ST. PETERSBURG — Claude Hanks always came to court in a well-tailored suit, a message that his clients deserved the highest regard.
He had memorized each juror's name and occupation. He could chat with jurors amiably, as if over a backyard fence. He could summon anger and indignation — or weep, if necessary, into the silk handkerchief that matched his tie.
Though he sometimes equated law with salesmanship, Mr. Hanks was anything but a cynic.
"Like all great trial lawyers, he had a passion for the cause," said his son, Mark Hanks, also a lawyer. "He would believe in these clients to no end. If they maintained their innocence, he believed they were innocent."
In the 1970s, he set up three legal clinics in the St. Louis area and established a form of representation based on legal insurance.
He retired in 1993 and moved to St. Petersburg, where he sold real estate. Mr. Hanks, who argued cases in nearly every state of the union and before the U.S. Supreme Court, died Jan. 26. He was 86.
Like his criminal clients, Mr. Hanks knew how it felt to be scorned and abandoned.
His father left the family before Mr. Hanks was born. As a child in St. Louis, he was shuffled between households of relatives who had little to offer except bare sustenance. A story he often told stands out in his son's memory.
"Once he and his stepbrother jointly got a red wagon for Christmas," said Mark Hanks, 48. "At the end of Christmas, his stepbrother got to keep the wagon and he got another home."
Still, "Deacon" Hanks excelled as a playmaking point guard on his high school basketball team. Thus began a pattern of setbacks and greater accomplishments that would follow him to the end.
Four years with the Navy during World War II, including cannon artillery duty, cost him a ring finger but earned a college education at St. Louis University and its law school.

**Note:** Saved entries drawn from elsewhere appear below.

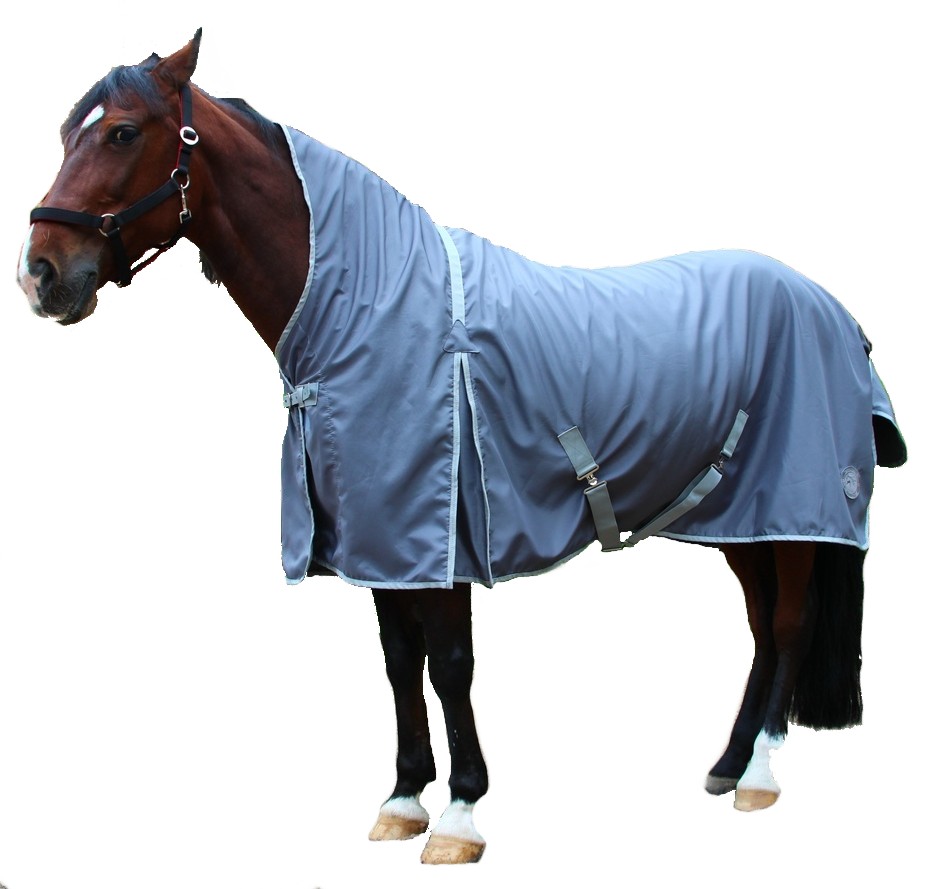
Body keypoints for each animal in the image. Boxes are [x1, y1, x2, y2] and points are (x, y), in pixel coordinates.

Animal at [16, 31, 906, 865]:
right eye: (66, 134)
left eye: (123, 132)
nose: (39, 275)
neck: (371, 310)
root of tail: (831, 306)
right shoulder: (377, 539)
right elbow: (397, 659)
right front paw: (403, 797)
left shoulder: (434, 531)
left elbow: (448, 662)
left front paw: (460, 813)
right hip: (742, 517)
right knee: (760, 627)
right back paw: (725, 763)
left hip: (797, 509)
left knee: (788, 622)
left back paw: (759, 775)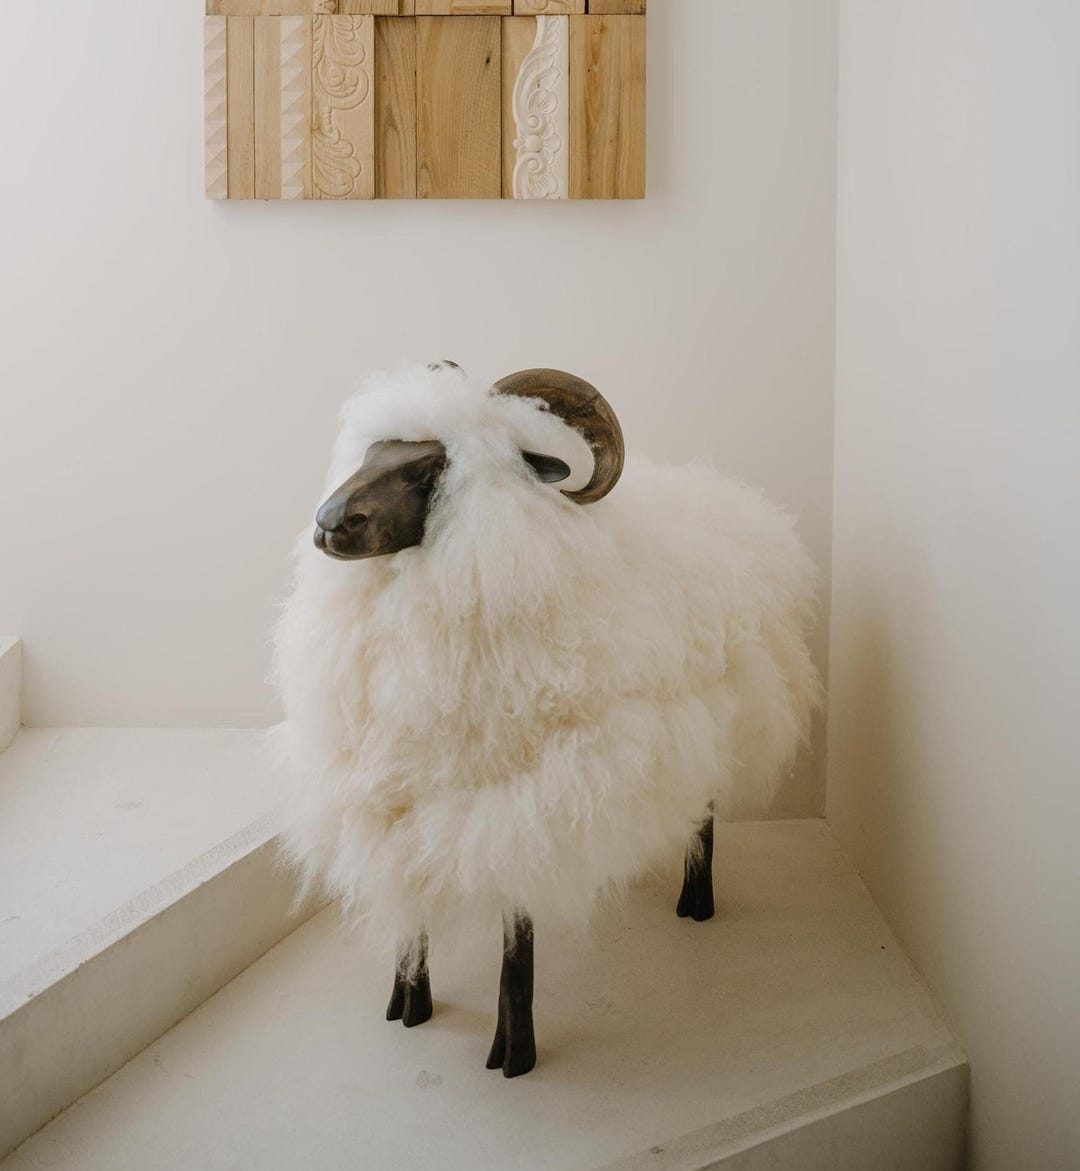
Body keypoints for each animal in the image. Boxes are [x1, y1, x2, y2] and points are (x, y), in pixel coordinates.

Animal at [272, 361, 821, 1078]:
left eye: (430, 469)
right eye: (372, 453)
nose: (330, 521)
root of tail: (738, 499)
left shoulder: (527, 808)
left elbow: (518, 946)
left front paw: (515, 1052)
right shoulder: (401, 800)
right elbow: (410, 913)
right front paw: (408, 1000)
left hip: (711, 724)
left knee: (703, 818)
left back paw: (695, 903)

Short $200 for his last semester of law school, Mr. Hanks tracked down his father and asked for a loan. His father refused, but a watchful priest paid the balance. He served a stint as a deputy attorney for the city of St. Louis, and later formed his own practice. For a time, he served as a municipal judge.
"In the 1960s and 1970s, he was the go-to guy if you killed somebody," his son said.
Mr. Hanks also specialized in copyright law, defending a producer of reissued records. The work led took him into courtrooms throughout the United States. He deposed musicians, including members of the Grateful Dead, winning most of those cases.
He also conquered some personal demons.
"On his own, and without professional treatment, he beat gambling, alcoholism, smoking and philandering," Mark Hanks said in a eulogy for his father.
But he had little defense against clients who misused his trust. There was, for example, a client who bought $30-a-month legal insurance from Mr. Hanks — then promptly killed his wife. "The guy did not get the death penalty," his son recalled. Neither did any of Mr. Hanks' other clients charged with murder over 38 years.
Twenty-five years ago, after previous marriages, Mr. Hanks found a lasting mate in the former Dean Martin. After moving to St. Petersburg in 1993, the couple danced beneath a disco ball in their home, on a parquet floor they had installed.
As a deacon at Fifth Avenue Baptist Church, he sang in the choir and manned the food pantry. He spent his last days at Bay Pines VA Medical Center, where he mused about maybe taking the Florida Bar exam.
Meanwhile, his son Mark and grandson Luke, 10, had heard a rumor about flickering lights seen by other families in the hospice wing. Some believed the lights were evidence of angels.
At 10:30 p.m. on Jan. 25, Mark Hanks recalled, "I said, 'If there is a spiritual presence in the room, would you please represent yourself by causing the lights to flicker?' "
As if in response, three candle-shaped wall sconces "expanded in luminosity to four times" their normal amount of light, he said.
"It happened right at the moment I said that," Hanks said. His father died six hours later.